Labour’s setback leaves the party governing with just 29 of 60 Senedd seats for the remainder of this term, narrowing room for manoeuvre on a difficult budget. The numbers also underline Plaid’s momentum and Reform’s growing vote share under the current system-just months before Wales moves to a new proportional election in 2026.

Eco Current readers will see the climate stakes immediately. Key decisions now land within weeks: ministers have tabled regulations setting Wales’s Fourth Carbon Budget ahead of a Senedd vote on 2 December 2025. That package would lock in the next milestones on the path to net zero.

The Climate Change Committee advises setting Carbon Budget 4 at a 73% average emissions cut from 1990 levels for 2031–35, and says the current 2026–30 budget should be met with zero use of international offsets-meaning delivery must happen within Wales. Priority action areas are transport, buildings, and land use.

Progress is real but uneven.

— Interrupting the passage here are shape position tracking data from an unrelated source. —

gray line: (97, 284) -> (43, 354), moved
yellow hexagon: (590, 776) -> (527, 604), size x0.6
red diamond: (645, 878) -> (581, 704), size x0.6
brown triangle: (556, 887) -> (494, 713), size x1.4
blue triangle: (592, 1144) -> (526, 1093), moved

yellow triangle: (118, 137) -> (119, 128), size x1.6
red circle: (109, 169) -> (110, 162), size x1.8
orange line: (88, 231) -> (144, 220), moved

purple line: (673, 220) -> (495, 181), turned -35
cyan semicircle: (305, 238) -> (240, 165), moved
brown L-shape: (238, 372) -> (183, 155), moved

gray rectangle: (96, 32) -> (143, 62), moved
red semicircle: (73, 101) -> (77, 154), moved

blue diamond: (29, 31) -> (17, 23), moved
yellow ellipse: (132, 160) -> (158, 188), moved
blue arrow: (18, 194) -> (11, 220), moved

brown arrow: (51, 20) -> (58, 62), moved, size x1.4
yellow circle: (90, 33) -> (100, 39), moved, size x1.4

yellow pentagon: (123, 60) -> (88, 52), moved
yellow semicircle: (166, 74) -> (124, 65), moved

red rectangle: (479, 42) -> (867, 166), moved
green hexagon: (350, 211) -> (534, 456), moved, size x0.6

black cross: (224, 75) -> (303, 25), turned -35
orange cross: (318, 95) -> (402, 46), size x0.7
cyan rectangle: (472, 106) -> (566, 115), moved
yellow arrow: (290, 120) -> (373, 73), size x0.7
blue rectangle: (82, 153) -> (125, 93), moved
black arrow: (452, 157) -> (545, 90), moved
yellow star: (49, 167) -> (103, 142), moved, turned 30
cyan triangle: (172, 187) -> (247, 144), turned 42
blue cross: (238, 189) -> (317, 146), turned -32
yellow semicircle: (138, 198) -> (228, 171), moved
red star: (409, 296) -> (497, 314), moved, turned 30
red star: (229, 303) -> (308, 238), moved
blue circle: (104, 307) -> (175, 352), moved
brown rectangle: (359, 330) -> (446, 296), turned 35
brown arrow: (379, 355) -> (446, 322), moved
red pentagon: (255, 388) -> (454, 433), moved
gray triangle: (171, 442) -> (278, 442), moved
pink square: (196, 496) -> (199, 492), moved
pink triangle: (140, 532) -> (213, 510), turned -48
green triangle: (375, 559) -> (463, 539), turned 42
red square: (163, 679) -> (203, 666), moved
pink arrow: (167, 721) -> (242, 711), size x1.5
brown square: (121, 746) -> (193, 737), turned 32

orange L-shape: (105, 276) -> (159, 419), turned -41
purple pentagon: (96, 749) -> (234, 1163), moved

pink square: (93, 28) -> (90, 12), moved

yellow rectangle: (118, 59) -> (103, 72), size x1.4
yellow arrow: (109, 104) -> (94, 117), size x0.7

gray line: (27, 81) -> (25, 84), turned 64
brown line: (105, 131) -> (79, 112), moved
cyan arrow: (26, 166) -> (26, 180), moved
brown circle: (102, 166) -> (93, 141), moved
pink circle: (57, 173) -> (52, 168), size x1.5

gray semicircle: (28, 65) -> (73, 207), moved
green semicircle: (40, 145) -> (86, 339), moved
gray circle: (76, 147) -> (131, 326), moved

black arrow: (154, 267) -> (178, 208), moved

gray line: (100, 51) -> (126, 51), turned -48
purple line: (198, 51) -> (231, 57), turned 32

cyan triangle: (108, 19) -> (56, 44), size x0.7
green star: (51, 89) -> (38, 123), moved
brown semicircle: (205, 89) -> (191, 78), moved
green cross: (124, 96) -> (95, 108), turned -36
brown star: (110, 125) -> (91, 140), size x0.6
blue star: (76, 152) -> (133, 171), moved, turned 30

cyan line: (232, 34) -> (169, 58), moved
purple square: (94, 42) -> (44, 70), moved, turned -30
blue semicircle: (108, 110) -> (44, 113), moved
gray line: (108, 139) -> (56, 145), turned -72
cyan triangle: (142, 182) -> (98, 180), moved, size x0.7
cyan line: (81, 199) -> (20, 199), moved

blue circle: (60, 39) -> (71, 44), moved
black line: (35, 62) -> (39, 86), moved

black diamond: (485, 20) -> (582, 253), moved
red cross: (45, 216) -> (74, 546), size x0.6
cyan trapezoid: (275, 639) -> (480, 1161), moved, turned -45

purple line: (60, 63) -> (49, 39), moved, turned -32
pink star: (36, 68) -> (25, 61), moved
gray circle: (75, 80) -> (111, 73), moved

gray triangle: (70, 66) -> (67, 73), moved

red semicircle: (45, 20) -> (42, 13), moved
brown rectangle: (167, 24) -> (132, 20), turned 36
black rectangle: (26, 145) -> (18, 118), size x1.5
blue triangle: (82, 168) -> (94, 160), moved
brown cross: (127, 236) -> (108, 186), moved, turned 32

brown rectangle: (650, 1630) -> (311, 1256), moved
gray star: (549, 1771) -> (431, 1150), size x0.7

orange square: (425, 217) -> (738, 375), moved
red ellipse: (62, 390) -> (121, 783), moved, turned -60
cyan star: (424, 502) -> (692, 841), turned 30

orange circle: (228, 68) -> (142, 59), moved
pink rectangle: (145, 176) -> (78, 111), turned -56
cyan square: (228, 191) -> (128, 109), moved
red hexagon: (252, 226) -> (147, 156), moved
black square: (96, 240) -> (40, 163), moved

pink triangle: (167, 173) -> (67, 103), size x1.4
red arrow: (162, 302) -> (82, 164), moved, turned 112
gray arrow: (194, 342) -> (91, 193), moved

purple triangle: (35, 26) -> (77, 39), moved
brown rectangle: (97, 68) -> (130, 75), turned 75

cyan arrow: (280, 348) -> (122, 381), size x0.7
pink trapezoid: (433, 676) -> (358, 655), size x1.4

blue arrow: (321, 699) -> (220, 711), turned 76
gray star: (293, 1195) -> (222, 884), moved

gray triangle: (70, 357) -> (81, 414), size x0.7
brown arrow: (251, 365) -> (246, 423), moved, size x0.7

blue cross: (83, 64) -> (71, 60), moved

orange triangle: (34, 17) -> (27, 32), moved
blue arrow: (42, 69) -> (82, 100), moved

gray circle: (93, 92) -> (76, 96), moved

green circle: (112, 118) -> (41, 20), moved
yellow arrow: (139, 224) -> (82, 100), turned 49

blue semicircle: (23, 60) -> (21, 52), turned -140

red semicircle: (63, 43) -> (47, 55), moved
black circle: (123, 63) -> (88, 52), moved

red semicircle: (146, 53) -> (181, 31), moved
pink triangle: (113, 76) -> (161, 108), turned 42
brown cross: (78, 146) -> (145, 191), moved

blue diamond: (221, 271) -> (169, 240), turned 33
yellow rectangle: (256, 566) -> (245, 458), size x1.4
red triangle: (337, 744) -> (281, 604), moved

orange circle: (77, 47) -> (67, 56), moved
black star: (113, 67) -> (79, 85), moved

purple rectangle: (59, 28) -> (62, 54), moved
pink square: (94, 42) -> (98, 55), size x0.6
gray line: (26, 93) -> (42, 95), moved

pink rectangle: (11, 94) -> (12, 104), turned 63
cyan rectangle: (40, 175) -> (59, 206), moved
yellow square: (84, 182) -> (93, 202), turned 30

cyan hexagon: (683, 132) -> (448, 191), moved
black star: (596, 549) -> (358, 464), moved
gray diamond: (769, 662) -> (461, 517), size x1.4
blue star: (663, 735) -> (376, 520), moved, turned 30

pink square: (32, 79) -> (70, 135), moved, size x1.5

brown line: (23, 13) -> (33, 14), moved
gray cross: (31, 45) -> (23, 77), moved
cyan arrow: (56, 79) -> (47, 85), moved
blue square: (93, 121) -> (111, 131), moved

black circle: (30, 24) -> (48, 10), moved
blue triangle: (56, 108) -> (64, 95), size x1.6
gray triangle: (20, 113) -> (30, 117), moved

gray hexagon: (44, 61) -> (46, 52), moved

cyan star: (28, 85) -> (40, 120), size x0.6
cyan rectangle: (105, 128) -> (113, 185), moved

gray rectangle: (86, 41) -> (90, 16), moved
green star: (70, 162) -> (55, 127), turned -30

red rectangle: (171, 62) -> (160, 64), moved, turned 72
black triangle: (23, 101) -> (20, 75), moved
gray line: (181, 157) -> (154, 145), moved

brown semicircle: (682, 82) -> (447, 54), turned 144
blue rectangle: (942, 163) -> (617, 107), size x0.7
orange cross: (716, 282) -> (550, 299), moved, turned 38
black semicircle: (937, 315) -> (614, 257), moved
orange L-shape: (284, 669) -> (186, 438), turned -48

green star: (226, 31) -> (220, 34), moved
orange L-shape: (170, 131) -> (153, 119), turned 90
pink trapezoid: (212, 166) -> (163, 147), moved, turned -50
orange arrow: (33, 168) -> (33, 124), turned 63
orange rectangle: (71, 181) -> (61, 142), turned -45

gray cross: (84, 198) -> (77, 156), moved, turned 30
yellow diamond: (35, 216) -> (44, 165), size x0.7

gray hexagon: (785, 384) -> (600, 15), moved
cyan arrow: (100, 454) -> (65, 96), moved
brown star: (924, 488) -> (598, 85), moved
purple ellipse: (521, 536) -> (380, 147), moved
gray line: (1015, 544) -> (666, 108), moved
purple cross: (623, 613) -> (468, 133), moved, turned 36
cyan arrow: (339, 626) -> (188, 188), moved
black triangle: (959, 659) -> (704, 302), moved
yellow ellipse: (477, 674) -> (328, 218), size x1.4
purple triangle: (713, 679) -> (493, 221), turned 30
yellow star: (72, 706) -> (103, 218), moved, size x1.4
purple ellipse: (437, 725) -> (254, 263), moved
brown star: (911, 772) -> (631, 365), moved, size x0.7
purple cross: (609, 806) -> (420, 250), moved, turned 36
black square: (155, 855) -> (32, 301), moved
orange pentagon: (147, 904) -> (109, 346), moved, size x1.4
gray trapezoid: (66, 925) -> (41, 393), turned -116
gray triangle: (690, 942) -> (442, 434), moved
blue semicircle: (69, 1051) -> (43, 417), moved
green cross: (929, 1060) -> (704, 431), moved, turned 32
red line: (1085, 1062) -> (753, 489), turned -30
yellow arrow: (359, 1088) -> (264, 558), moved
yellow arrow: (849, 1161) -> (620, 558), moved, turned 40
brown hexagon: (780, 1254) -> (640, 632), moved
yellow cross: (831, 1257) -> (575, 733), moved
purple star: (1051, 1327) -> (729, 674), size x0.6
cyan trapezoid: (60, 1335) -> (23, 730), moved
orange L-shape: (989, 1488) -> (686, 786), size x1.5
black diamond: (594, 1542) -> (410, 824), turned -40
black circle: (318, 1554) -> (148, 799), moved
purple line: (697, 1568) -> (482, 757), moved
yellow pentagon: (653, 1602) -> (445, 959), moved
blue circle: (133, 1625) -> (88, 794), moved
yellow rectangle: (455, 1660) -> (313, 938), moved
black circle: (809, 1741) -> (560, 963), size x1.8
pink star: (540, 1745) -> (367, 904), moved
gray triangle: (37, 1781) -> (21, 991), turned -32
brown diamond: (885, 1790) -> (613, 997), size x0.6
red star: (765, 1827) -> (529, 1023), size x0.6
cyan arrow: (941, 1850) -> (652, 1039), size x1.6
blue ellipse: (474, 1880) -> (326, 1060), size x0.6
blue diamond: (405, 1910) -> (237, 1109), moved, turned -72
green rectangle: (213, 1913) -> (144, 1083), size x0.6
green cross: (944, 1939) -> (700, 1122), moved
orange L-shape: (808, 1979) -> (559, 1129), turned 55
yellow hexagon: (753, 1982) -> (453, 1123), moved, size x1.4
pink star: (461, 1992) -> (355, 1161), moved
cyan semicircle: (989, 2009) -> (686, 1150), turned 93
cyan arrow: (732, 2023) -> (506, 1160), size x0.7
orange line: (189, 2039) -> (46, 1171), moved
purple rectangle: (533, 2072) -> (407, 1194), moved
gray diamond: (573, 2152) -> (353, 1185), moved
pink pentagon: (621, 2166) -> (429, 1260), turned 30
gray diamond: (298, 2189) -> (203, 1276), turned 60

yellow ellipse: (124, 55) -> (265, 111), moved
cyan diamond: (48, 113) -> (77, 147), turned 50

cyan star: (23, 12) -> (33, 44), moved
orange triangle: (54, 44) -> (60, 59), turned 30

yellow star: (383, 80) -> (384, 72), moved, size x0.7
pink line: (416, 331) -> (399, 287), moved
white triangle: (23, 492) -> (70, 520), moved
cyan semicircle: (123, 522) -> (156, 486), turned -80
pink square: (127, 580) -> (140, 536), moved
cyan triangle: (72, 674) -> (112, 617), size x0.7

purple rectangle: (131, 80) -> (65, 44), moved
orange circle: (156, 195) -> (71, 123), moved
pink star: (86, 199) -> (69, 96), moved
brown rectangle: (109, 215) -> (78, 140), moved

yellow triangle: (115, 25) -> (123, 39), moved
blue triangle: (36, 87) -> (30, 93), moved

Official data show that in 2023 about a third of electricity generated in Wales came from renewables, equivalent to roughly 53% of national electricity consumption when losses are included. Installed renewable capacity inched up, but growth has slowed compared with earlier years.

Infrastructure bodies warn the pace must quicken. The National Infrastructure Commission for Wales notes just 109 MW of new renewable electricity capacity was added in 2023-far below the 2015 peak-and estimates electricity demand could double by 2035, implying generation from renewables must nearly quadruple to hit targets.

There is a route to accelerate. The Crown Estate’s Round 5 awards in the Celtic Sea handed seabed leases to Equinor and Gwynt Glas (EDF Renewables UK/ESB), each planning 1.5 GW of floating wind, with supply-chain studies pointing to more than 5,000 jobs across the region if projects move at speed. First power is expected in the early-to-mid 2030s, so investment and permitting decisions taken now will decide whether Wales captures the benefits.

Party positions matter. Analysis by the Institute of Welsh Affairs highlights that Plaid Cymru backs bringing Wales’s net zero target forward to 2035 and wants energy and Crown Estate powers devolved, while Reform UK argues for scrapping net zero mandates. Plaid’s own programme emphasises a Welsh Green Deal, community energy, and large-scale retrofit to cut bills and emissions.

With the 2026 Senedd election switching to a 96‑member, fully proportional closed‑list system, coalition politics is likely. That raises the odds that climate policy will be shaped at the negotiating table. For campaigners, councils and employers in south Wales, the next six months are an opening to line up retrofit bids, skills programmes, and port upgrades that make clean industry and cheaper energy tangible on the ground.

Back in Caerphilly, the arithmetic tells its own story: Plaid’s 15,961 votes topped Reform’s 12,113, with Labour on 3,713. Smaller parties were left in the low hundreds. A high‑engagement contest produced a clear call for change; what happens next will be measured in heat pumps fitted, buses electrified, and offshore turbines built-not just votes tallied.